Monday, August 7, 2023

More Progress

Progress, progress, progress, that's what's been going on lately, if you asked. The pedal building season has hit a high point in that I've finally built the Melter clone. It's been planned and ready to go, including the enclosure, since before the 2023 season started. I decided to go with a 125B sized enclosure on this one and since it's the only 125B enclosure I have I've been using it to decide what enclosure to buy for a couple of other projects as I built them. I knew if I completed the Melter clone the enclosure wouldn't be available for me to use as a guide anymore, so I put it off until I couldn't put it off any more, and I'm fucking stoked that it's finally built.

I've chosen to refer to mine as the Bleep Bleep Melter, but it is based on the Pussy Melter pedal which was formerly promoted by Satchel from Steel Panther. Then it was changed to the Butthole Burner, which also seemingly dropped off the map, and from there I'm not sure if it went anywhere under a different name or not. In keeping with the original motif of the pedal this is a clone of I chose pink on pink with a bright pink LED. The enclosure was a much lighter pink on the website I ordered it from, but once I had it I couldn't use it for anything else. To be perfectly honest I love it!

It's really a damn good distortion that's smooth and harmonically rich. This circuit actually urges me to play faster because notes sound so good at a higher speed. Admittedly I've lost my dexterity over the years but even so playing at higher speed sounds so good through this distortion. Pinch harmonics and just squeals in general sound really good through this distortion too! It's also another one of my favorite circuits in the fact that it allows you to take all the distortion away and just it as a clean boost. You have control of the Distortion, Volume, Bass, Treble and there is even a switch in the middle that allows for added distortion, which really isn't needed but it's there anyway.

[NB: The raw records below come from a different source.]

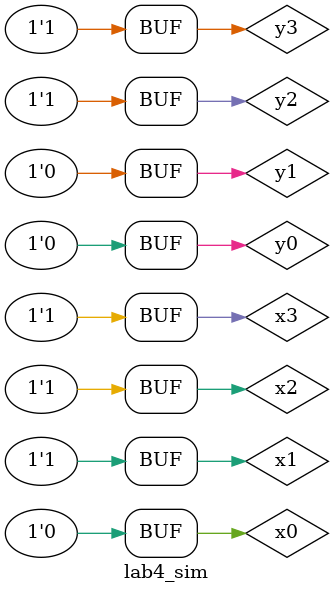
<source format=v>
`timescale 1ns / 1ps


module lab4_sim(
    
   
    );
    reg x3;
    reg x2;
    reg x1;
    reg x0;
    reg y3;
    reg y2;
    reg y1;
    reg y0;
    wire AA , AB, BB;
    lab4_source UUT(
    .x3(x3),
    .x2(x2),
    .x1(x1),
    .x0(x0),
    .y3(y3),
    .y2(y2),
    .y1(y1),
    .y0(y0),
    .AA(AA),
    .BB(BB),
    .AB(AB)
    );
    
    initial begin 
    x3=0;                //X3X2X1X0       Y3Y2Y1Y0
    x2=0;
    x1=0;
    x0=0;             //A=B=0
    y3=0;
    y2=0;
    y1=0;
    y0=0;
    #10;
    x3=1;                
    x2=0;
    x1=0;             // A=-8 B=0
    x0=0;             
    y3=0;
    y2=0;
    y1=0;
    y0=0;
    #10;
    x3=0;                
    x2=1;
    x1=0;
    x0=0;              // A = 4 B= 0 
    y3=0;
    y2=0;
    y1=0;
    y0=0;
    #10;
    x3=0;                
    x2=1;
    x1=0;
    x0=0;              // A = 4 B= 2 
    y3=0;
    y2=0;
    y1=1;
    y0=0;
    #10;
    x3=0;                
    x2=1;
    x1=0;
    x0=0;              // A = 4 B= 7 
    y3=0;
    y2=1;
    y1=1;
    y0=1;
    #10;
    x3=1;                
    x2=1;
    x1=1;
    x0=0;              // A = -2 B= -4 
    y3=1;
    y2=1;
    y1=0;
    y0=0;
    
    end
endmodule

</source>
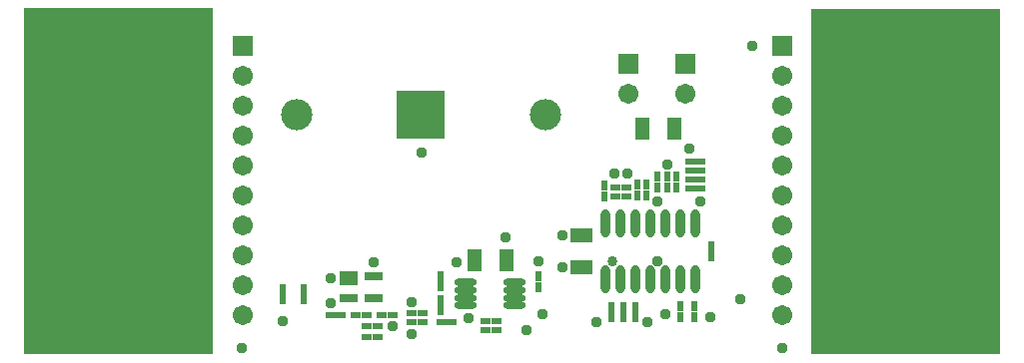
<source format=gts>
%FSLAX24Y24*%
%MOIN*%
G70*
G01*
G75*
G04 Layer_Color=8388736*
%ADD10R,0.0669X0.0433*%
%ADD11R,0.0157X0.0276*%
%ADD12O,0.0236X0.0866*%
%ADD13R,0.0276X0.0157*%
%ADD14R,0.0512X0.0394*%
%ADD15R,0.0512X0.0236*%
%ADD16O,0.0669X0.0177*%
%ADD17R,0.1559X0.1559*%
%ADD18R,0.0433X0.0669*%
%ADD19C,0.0200*%
%ADD20C,0.0100*%
%ADD21C,0.0591*%
%ADD22R,0.0591X0.0591*%
%ADD23C,0.0965*%
%ADD24C,0.0290*%
%ADD25C,0.0098*%
%ADD26C,0.0236*%
%ADD27C,0.0079*%
%ADD28C,0.0050*%
%ADD29C,0.0059*%
%ADD30C,0.0070*%
%ADD31R,0.0749X0.0513*%
%ADD32R,0.0237X0.0356*%
%ADD33O,0.0316X0.0946*%
%ADD34R,0.0356X0.0237*%
%ADD35R,0.0592X0.0474*%
%ADD36R,0.0592X0.0316*%
%ADD37O,0.0749X0.0257*%
%ADD38R,0.1639X0.1639*%
%ADD39R,0.0513X0.0749*%
%ADD40C,0.0671*%
%ADD41R,0.0671X0.0671*%
%ADD42C,0.1045*%
%ADD43C,0.0370*%
%ADD44C,0.0340*%
G36*
X33050Y450D02*
X26750D01*
Y12000D01*
X33050D01*
Y450D01*
D02*
G37*
G36*
X6800Y475D02*
X500D01*
Y12025D01*
X6800D01*
Y475D01*
D02*
G37*
D31*
X19070Y3368D02*
D03*
Y4432D02*
D03*
D32*
X17640Y3047D02*
D03*
Y2693D02*
D03*
X21260Y6127D02*
D03*
Y5773D02*
D03*
X21630Y6036D02*
D03*
Y6390D02*
D03*
X20950Y5773D02*
D03*
Y6127D02*
D03*
X22260Y6387D02*
D03*
Y6033D02*
D03*
X21950Y6036D02*
D03*
Y6390D02*
D03*
X20070Y2040D02*
D03*
Y1686D02*
D03*
X20470Y2040D02*
D03*
Y1686D02*
D03*
X20870D02*
D03*
Y2040D02*
D03*
X14380Y3077D02*
D03*
Y2723D02*
D03*
Y2277D02*
D03*
Y1923D02*
D03*
X22380Y1696D02*
D03*
Y2050D02*
D03*
X22850Y1693D02*
D03*
Y2047D02*
D03*
X23410Y3713D02*
D03*
Y4067D02*
D03*
X19860Y5743D02*
D03*
Y6097D02*
D03*
X9810Y2286D02*
D03*
Y2640D02*
D03*
X9130Y2637D02*
D03*
Y2283D02*
D03*
D33*
X19870Y2945D02*
D03*
X20370D02*
D03*
X20870D02*
D03*
X21370D02*
D03*
X21870D02*
D03*
X22370D02*
D03*
X22870D02*
D03*
X19870Y4835D02*
D03*
X20370D02*
D03*
X20870D02*
D03*
X21370D02*
D03*
X21870D02*
D03*
X22370D02*
D03*
X22870D02*
D03*
D34*
X22703Y6890D02*
D03*
X23057D02*
D03*
X22703Y6590D02*
D03*
X23057D02*
D03*
Y6300D02*
D03*
X22703D02*
D03*
X13423Y1830D02*
D03*
X13777D02*
D03*
X13430Y1520D02*
D03*
X13784D02*
D03*
X14413Y1540D02*
D03*
X14767D02*
D03*
X16244Y1260D02*
D03*
X15890D02*
D03*
X16244Y1560D02*
D03*
X15890D02*
D03*
X22703Y6000D02*
D03*
X23057D02*
D03*
X20233Y6040D02*
D03*
X20587D02*
D03*
X11923Y1030D02*
D03*
X12277D02*
D03*
Y1400D02*
D03*
X11923D02*
D03*
X20587Y5740D02*
D03*
X20233D02*
D03*
X12420Y1770D02*
D03*
X12774D02*
D03*
X11559D02*
D03*
X11914D02*
D03*
X10706D02*
D03*
X11060D02*
D03*
D35*
X11317Y2995D02*
D03*
D36*
Y2326D02*
D03*
X12143D02*
D03*
Y3074D02*
D03*
D37*
X15213Y2854D02*
D03*
Y2598D02*
D03*
Y2342D02*
D03*
Y2086D02*
D03*
X16867Y2854D02*
D03*
Y2598D02*
D03*
Y2342D02*
D03*
Y2086D02*
D03*
D38*
X13730Y8460D02*
D03*
D39*
X22192Y8000D02*
D03*
X21128D02*
D03*
X16592Y3610D02*
D03*
X15529D02*
D03*
D40*
X7800Y8750D02*
D03*
Y1750D02*
D03*
Y2750D02*
D03*
Y3750D02*
D03*
Y4750D02*
D03*
Y5750D02*
D03*
Y6750D02*
D03*
Y7750D02*
D03*
Y9750D02*
D03*
X20660Y9150D02*
D03*
X22560D02*
D03*
X25800Y8750D02*
D03*
Y1750D02*
D03*
Y2750D02*
D03*
Y3750D02*
D03*
Y4750D02*
D03*
Y5750D02*
D03*
Y6750D02*
D03*
Y7750D02*
D03*
Y9750D02*
D03*
D41*
X7800Y10750D02*
D03*
X20660Y10150D02*
D03*
X22560D02*
D03*
X25800Y10750D02*
D03*
D42*
X9576Y8460D02*
D03*
X17884D02*
D03*
D43*
X24800Y10750D02*
D03*
X9120Y1570D02*
D03*
X21890Y1780D02*
D03*
X19600Y1520D02*
D03*
X17640Y3570D02*
D03*
X17790Y1780D02*
D03*
X17240Y1250D02*
D03*
X23390Y1700D02*
D03*
X10720Y3000D02*
D03*
X12140Y3540D02*
D03*
X13430Y1130D02*
D03*
X21280Y1520D02*
D03*
X14910Y3520D02*
D03*
X15330Y1650D02*
D03*
X16560Y4350D02*
D03*
X13750Y7200D02*
D03*
X18450Y3370D02*
D03*
X18460Y4430D02*
D03*
X20610Y6480D02*
D03*
X21630Y5550D02*
D03*
Y3550D02*
D03*
X21950Y6800D02*
D03*
X20190Y6480D02*
D03*
X23050Y5550D02*
D03*
X13420Y2200D02*
D03*
X24370Y2290D02*
D03*
X22700Y7320D02*
D03*
X10710Y2160D02*
D03*
X12770Y1380D02*
D03*
X7750Y650D02*
D03*
X25800D02*
D03*
D44*
X20110Y3550D02*
D03*
M02*

</source>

All season I've built circuits, dropped them into test boxes and once they've passed the Kali test I pack them away to await their enclosures at a later date. Since the Bleep Bleep Melter was all ready to go, this meant it was the first pedal this season I had to wire up completely. I had forgotten how frustrating wiring up an entire enclosure was, but I'm glad I suffered through and made it happen. In a way all the frustration was paid off with the confidence boost of having done it right, and the fact I have a really awesome 80's distortion pedal. As the building season still has at least a few months left in it I find myself running out of projects to build. I currently only have five kits that I've put together and four that I've yet to put kits together for. I'm really excited about a single project that puts combines two of those kits together. Hopefully soon I'll be able to reveal whether that was a success or failure.